Merry et Pippin s'étaient déjà vivement rapprochés, s'entortillant l'un contre l'autre dans la maigre protection de leurs capes de voyage qui gardaient encore l'odeur des terres elfiques. Appuyé contre la gorge chaude de Merry, le cadet se prenait à rêver des nombreuses occasions où ils s'étaient tous deux abandonné dans la paille douillette de la ferme des Grangebois . Leur affection partagée avait cela d'ineffable qu'elle avait toujours fait partie de leur existence. De toute vérité, elle était l'évidence même. Ce fut sans doute pour cette raison qu'ils mirent tant de temps à s'en apercevoir. Il fallut attendre l'explosion colérique de Lili Bonpoil, amie intime de la mâtine Pervinca qui l'avait finement convaincue de convier pour ses 23 ans ce fripon de Meriadoc. Cette bamboche canulante aux intérêts légers avait tourné court grâce franc-parler de Merry, qui avait tout naturellement remarqué l'assortiment de la robe églantine de son hôtesse aux rideaux diaprés du salon, chose qui n'avait pas pour avantage de mettre en valeur son minois de grisette. Il avait profité des aboiements excédés de la demoiselle pour se dérober dans un éclat de rire, agrippant le jeune Pippin au passage. Ils avaient couru tout les deux jusqu'à atteindre la ferme où ils trouvaient si souvent asile de paix. Merry, encore ivre de coquinerie, s'écroula dans la paille, le visage face au ciel. Pippin se laissa alors doucement tomber prés de lui, se blottissant contre son corps fébrile. C'est alors qu'il sentit, dans les gestes de tendresse de l'aîné, une fièvre soudaine, alors que ses mains surprirent une parcelle du ventre chaud de Pippin que la chemise dégrafée avait découvert dans leur fuite. Il comprit, en écoutant les battements du cœur de Merry qui s'affolait, ce lien exclusif qui les réunissait. Pourtant, même conscient de cette grâce, Merry ne l'avait jamais réellement touché, comme s'il craignait de souiller cette candeur encore trop docile pour s'affirmer dans sa volonté. Mais ce regard échangé à ce moment là cristallisa cette réciprocité qui, bleue d'azur ou verte émeraude, ne les a plus quitté.

- Sam, quelqu'un approche ! murmura soudain Frodon, qui venait de se redresser subitement, bousculant les songeries de chacun.

Les quatre Hobbits se raidirent et tendirent prudemment l'oreille. Des bruits de pas légers approchaient bien de leur repli. N'osant bouger, ils restèrent, pendant un instant d'attente fiévreuse, tapis dans leur nid de paille humide, la main crispée sur la poignée de l'épée. Mais la pluie, qui semblait ne jamais vouloir cesser, recouvrait les bruissements alentours, augmentant de jure la peur qui glaçait leurs membres. Soudain, une ombre furtive apparut sur le côté non protégé de Merry. Celui-ci, surpris, échappa un cris de frayeur et dégaina l'épée. Un hurlement lui transperça les oreilles. Celui d'une femme.

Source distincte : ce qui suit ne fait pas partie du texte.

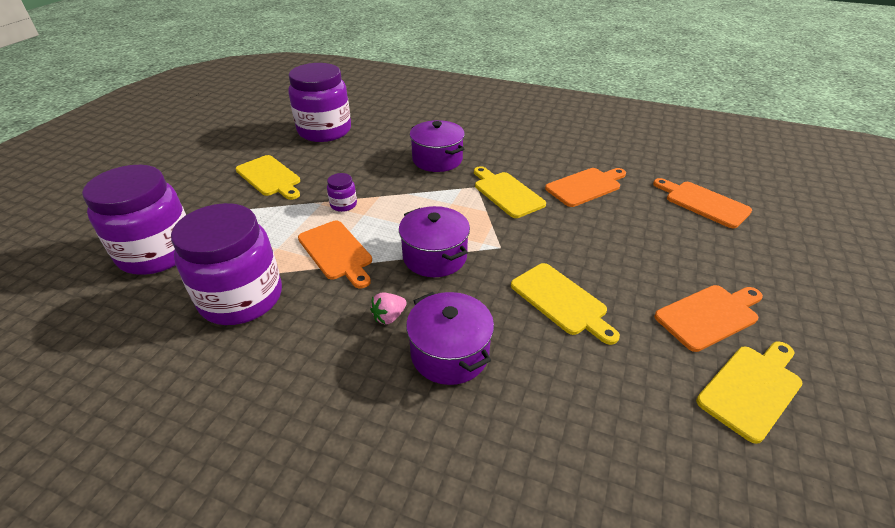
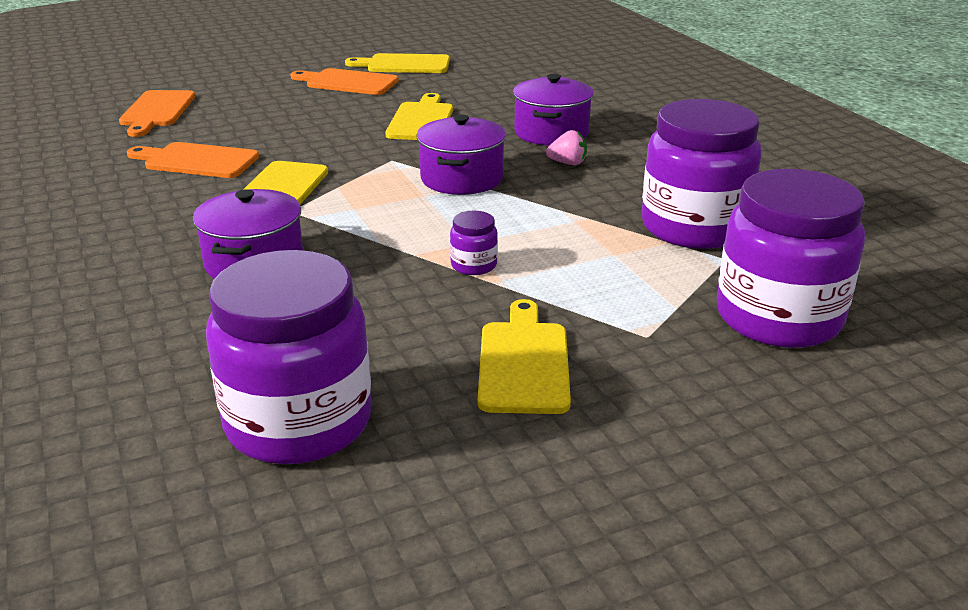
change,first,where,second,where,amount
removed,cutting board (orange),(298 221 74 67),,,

- Rosie ! hurla Sam qui l'avait reconnue. Il se précipita vers la jeune Hobbite, aussi surprise que soulagée.

- Rosie ? J'ai bien failli t'éborgner ! râla Merry, finalement rassuré.

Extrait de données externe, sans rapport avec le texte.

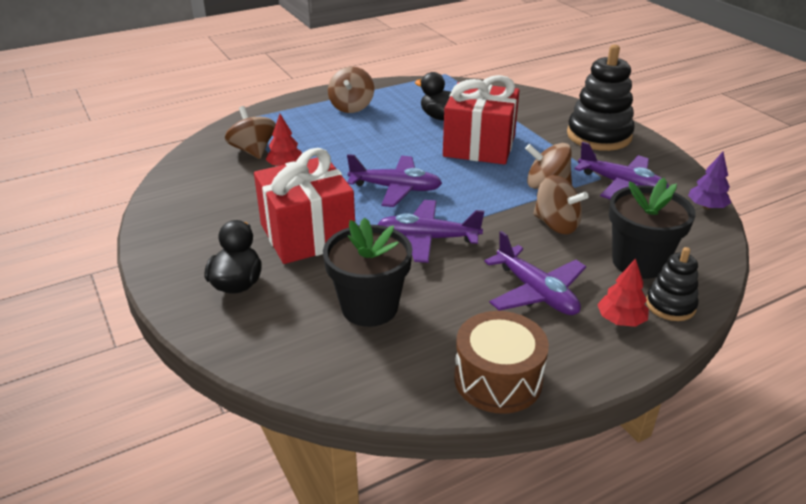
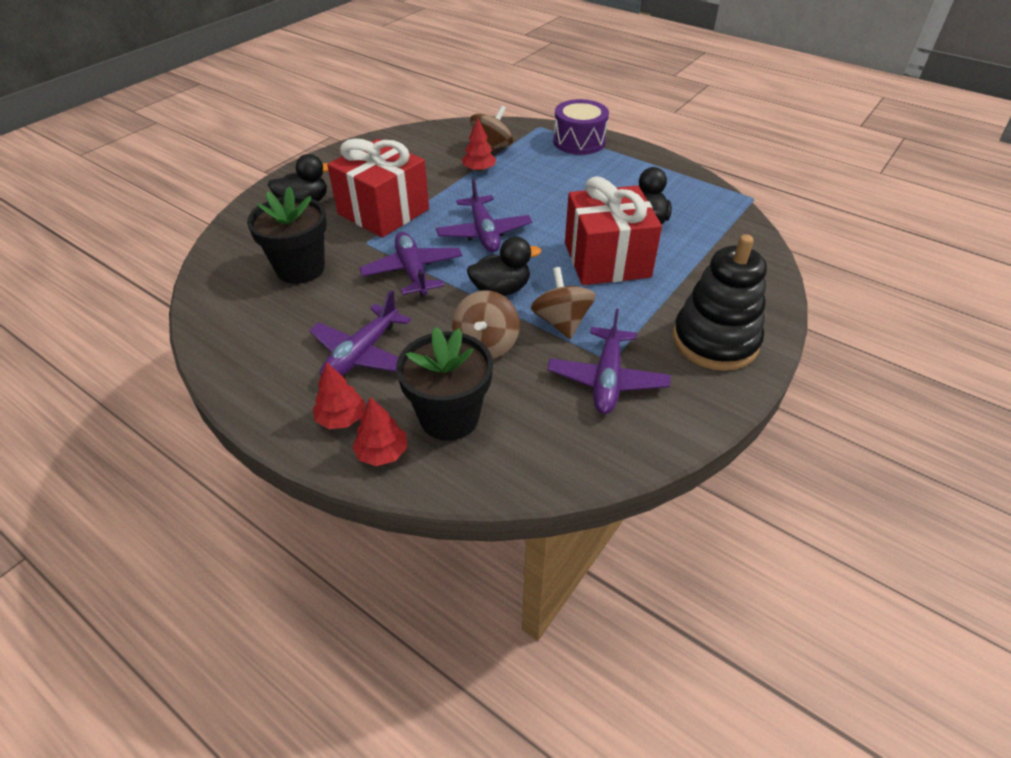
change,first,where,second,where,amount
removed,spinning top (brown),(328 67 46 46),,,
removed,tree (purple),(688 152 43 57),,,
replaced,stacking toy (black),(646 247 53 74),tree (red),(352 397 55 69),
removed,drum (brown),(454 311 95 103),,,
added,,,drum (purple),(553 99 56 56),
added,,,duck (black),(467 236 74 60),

- Ou peut être même pire ! Ah ! Enfin je vous trouve, mes amis ! fit-elle, accueillant Sam dans ses bras frêles, un sourire radieux gravé sur son visage fatigué. Voilà deux bonnes heures que je vous cherche ! Je craignais vraiment que quelque chose de malheureux ne vous soit arrivé !

- Rosie ? répéta Frodon, interloqué. Mais… que fais-tu ici ?

- Le petit Robin a couru jusque chez nous pour nous prévenir de votre venue. Il redoutait qu'une patrouille ne vous fasse des histoires. Je suis venue aussi vite que possible…

Les quatre Hobbits se souvinrent du jeune garçon aux cheveux d'or qui les avait avertis que des orcs arrivaient. Il avait disparu comme il était venu. Le « petit Robin », c'était donc lui.

- Je suis si soulagée de vous trouver sains et saufs ! se réjouit la jeune femme en enlaçant vivement Frodon, encore tremblant sous le choc de la frayeur passée. Vous devez être gelés par ce temps détestable. Venez vite ! Le trou familial héberge tous les cœurs recrus ! Vous aurez tout le vin et la nourriture dont vous rêvez !

Rosie agrippa chaudement le bras de Pippin et ouvrit le chemin, avec toute l'allégresse d'une jeune âme préservée.